Einseitigkeiten erscheinen so in neuem Licht: Fuggers Ziel war die Unabhängigkeit von den Mächtigen und von irdischen Regeln. Reichtum und politischer Einfluss ermöglichten ihm diese Freiheit, seinem Gewissen zu folgen. So wollte er sein Leben gestalten in Verantwortung vor den Menschen, vor sich und letztlich vor Gott. Er wollte seine Talente so bestmöglich entfalten und ein Vorbild für andere sein. Er folgte unabhängig seinem Gewissen und erhoffte so die Gnade Gottes im jüngsten Gericht. Es ging ihm um sein Seelenheil.

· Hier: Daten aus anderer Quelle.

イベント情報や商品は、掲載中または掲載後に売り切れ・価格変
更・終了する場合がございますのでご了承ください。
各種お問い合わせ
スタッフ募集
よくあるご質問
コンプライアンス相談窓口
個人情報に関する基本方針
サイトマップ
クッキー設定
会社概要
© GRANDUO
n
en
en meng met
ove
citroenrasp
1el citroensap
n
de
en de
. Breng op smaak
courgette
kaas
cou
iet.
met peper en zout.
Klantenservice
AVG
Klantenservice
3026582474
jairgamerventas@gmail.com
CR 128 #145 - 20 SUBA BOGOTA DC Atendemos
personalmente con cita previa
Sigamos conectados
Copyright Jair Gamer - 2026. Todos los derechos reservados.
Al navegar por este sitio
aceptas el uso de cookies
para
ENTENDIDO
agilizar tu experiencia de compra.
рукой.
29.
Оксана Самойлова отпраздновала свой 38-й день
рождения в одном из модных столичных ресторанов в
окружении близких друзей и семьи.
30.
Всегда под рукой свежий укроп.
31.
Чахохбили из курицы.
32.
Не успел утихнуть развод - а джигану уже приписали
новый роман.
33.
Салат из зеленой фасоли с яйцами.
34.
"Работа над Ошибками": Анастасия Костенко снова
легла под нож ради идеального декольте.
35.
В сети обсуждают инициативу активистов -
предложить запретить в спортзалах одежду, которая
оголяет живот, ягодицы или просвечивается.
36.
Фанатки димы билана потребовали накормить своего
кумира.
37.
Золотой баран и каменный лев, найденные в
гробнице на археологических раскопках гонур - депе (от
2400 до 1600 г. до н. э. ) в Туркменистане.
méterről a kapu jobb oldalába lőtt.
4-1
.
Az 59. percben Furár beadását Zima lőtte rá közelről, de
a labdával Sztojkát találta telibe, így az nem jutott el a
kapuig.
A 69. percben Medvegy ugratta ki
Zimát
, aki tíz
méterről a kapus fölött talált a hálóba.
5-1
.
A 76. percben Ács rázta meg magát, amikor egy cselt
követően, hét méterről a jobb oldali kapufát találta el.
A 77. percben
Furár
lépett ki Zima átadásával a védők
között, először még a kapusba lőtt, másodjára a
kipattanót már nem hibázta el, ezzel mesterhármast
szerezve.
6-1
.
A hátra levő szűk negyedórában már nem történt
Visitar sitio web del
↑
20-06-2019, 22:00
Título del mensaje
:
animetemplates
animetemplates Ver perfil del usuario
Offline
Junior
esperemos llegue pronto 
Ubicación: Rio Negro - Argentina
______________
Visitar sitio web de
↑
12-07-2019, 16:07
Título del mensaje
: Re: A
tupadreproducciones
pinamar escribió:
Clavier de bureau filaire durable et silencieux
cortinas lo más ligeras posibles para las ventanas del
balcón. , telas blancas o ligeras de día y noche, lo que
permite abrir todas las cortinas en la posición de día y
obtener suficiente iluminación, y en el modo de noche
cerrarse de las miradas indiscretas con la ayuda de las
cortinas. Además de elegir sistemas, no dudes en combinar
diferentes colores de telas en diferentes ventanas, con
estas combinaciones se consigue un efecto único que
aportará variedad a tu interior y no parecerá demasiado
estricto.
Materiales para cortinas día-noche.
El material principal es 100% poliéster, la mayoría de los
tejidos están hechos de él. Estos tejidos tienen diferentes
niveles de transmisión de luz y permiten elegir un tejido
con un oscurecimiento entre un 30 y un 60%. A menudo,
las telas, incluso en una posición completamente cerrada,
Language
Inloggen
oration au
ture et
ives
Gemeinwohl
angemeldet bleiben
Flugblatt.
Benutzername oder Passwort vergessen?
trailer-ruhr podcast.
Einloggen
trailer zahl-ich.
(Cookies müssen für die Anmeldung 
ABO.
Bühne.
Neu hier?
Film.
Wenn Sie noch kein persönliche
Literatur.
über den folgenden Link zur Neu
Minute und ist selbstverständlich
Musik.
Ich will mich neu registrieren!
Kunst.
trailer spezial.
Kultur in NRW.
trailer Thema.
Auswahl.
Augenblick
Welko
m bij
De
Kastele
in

Auch das mag man womöglich kritisieren. Doch mit Egoismus hat das nichts zu tun. Denn die Moral schließt Gott und Gemeinwohl ein. Solch seltene Tugend hatten zweifellos die Väter Sozialer Marktwirtschaft im Sinn. Die Fugger’schen Stiftungen wollen diese Seite des Erbes in die Zukunft tragen.

Elmar Nass lehrt Christliche Sozialwissen­schaften und gesellschaftlichen Dialog an der Kölner Hochschule für Katholische Theologie (KHKT). Der Text basiert auf einem Vortrag, den er am 2. Dezember auf einer Veranstaltung des Akademischen Forums der Diözese Augsburg gehalten hat.